Windows 8.2 may improve on the ideas, but until then, I've decided to abandon ship.
First of all, the Metro interface(now called the Modern UI), is based on conflicting design philosophies. On one hand, it claims to reduce clutter, and clean up the entire design. Then, it tries to cram unneeded information in the icons, or "tiles". The idea seems to be a good one, have a bunch of icons that show you relevant information instead of a static graphic representing the App. But really, if I needed information about the weather, or news, or social news, I could easily seek it out. Rather than anticipating the information I need or want, it just throws everything out there on the home screen. Granted, this information can be disabled.
Metro apps, I've tried windows 8 and 8.1 on several computers, some old, some newly built, and I can't for the life of me get good startup times. Microsoft has stated that a guideline for Marketplace apps is that they must start up in 2 seconds or less. Every app that I've opened, including Netflix and Facebook, have taken longer than me just opening up the corresponding website in the browser. And often times, they just crash, returning me silently to the Start screen.
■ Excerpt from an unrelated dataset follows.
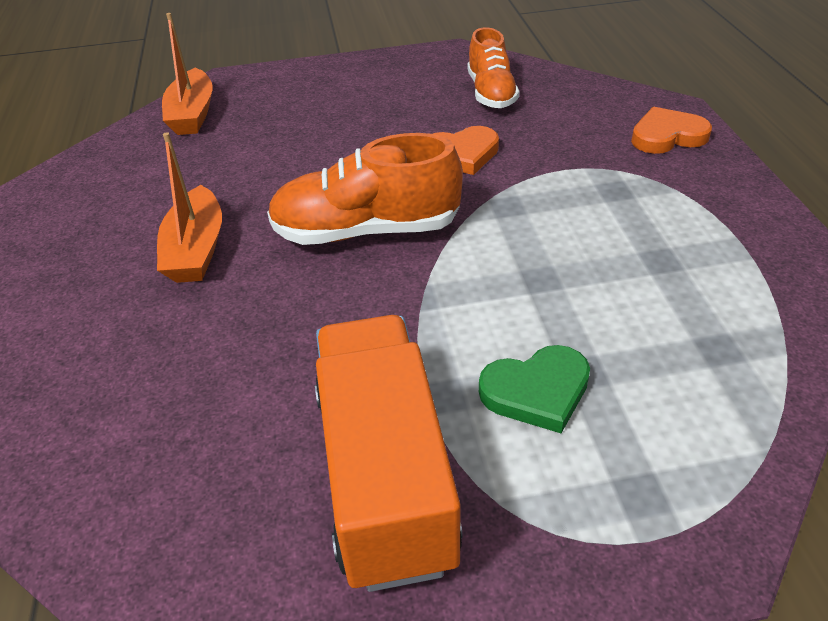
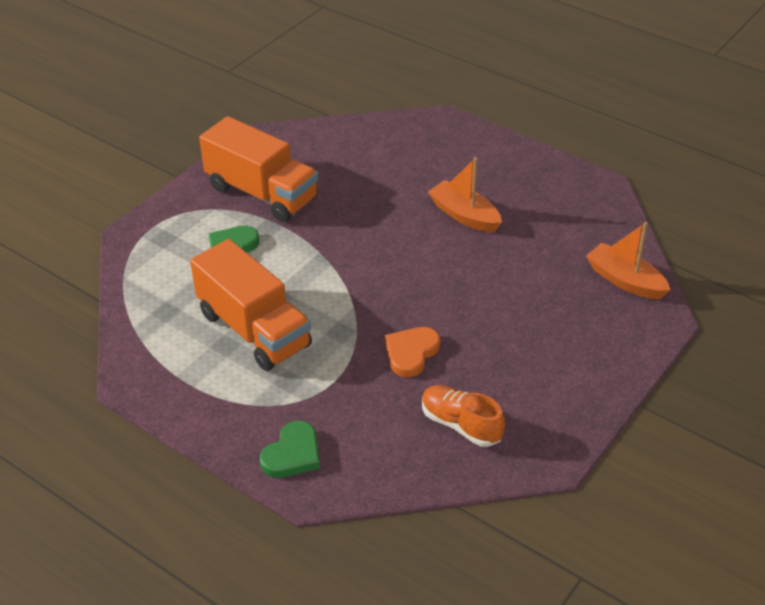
camera: 135 degrees right, 0 degrees up
(366, 230) = (397, 272): orange shoe -> none
(608, 258) = (254, 330): none -> orange truck
(667, 136) = (292, 454): orange heart -> green heart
No word of what happened, ala iOS.
After how long this OS has been out, it's very damning to see how little the App store had to offer. Including many poorly made apps, and apps that just tell you to use the website(Hulu Plus).
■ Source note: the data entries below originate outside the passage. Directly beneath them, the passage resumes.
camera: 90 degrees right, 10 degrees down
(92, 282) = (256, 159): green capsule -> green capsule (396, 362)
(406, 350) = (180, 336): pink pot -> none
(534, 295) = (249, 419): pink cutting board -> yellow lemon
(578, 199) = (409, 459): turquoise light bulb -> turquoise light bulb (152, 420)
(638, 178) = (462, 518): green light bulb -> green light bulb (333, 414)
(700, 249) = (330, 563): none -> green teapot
In the end, I ended up solely using the "Legacy" desktop, and using the start screen as a huge app search, uninstalling every metro app.
It's no all about "Modern UI" though! The Desktop has received some much needed new features, but does not compare to what Windows 7 has done. Boot times and file transferring are vastly improved from windows 7. Windows 8.1 has better compatibility with SSD's and UEFI motherboards than Windows 7. And Windows 8.1 comes with integrated antivirus protection. BUT, while the built in antivirus was once a viable alternative to premium antivirus software, it has since fallen behind, and no longer recommended. :< There's no denying that Windows 8.1 is an improvement, it's a great and powerful OS if you ignore the Modern UI. However, many features are ones that no one asked for. Leaving me to think that the Desktop mode is going to slowly fade, being forcibly replaced by the very limited Modern UI. Windows 8.1 is not bad, nor is it very good. Upgrade from Windows 7 if only for the performance and desktop enhancements.
6 of 7 people found the following review helpful
on April 27, 2014
This is a big jump for windows and is a little more secure. I only run Windows for the convenience factor.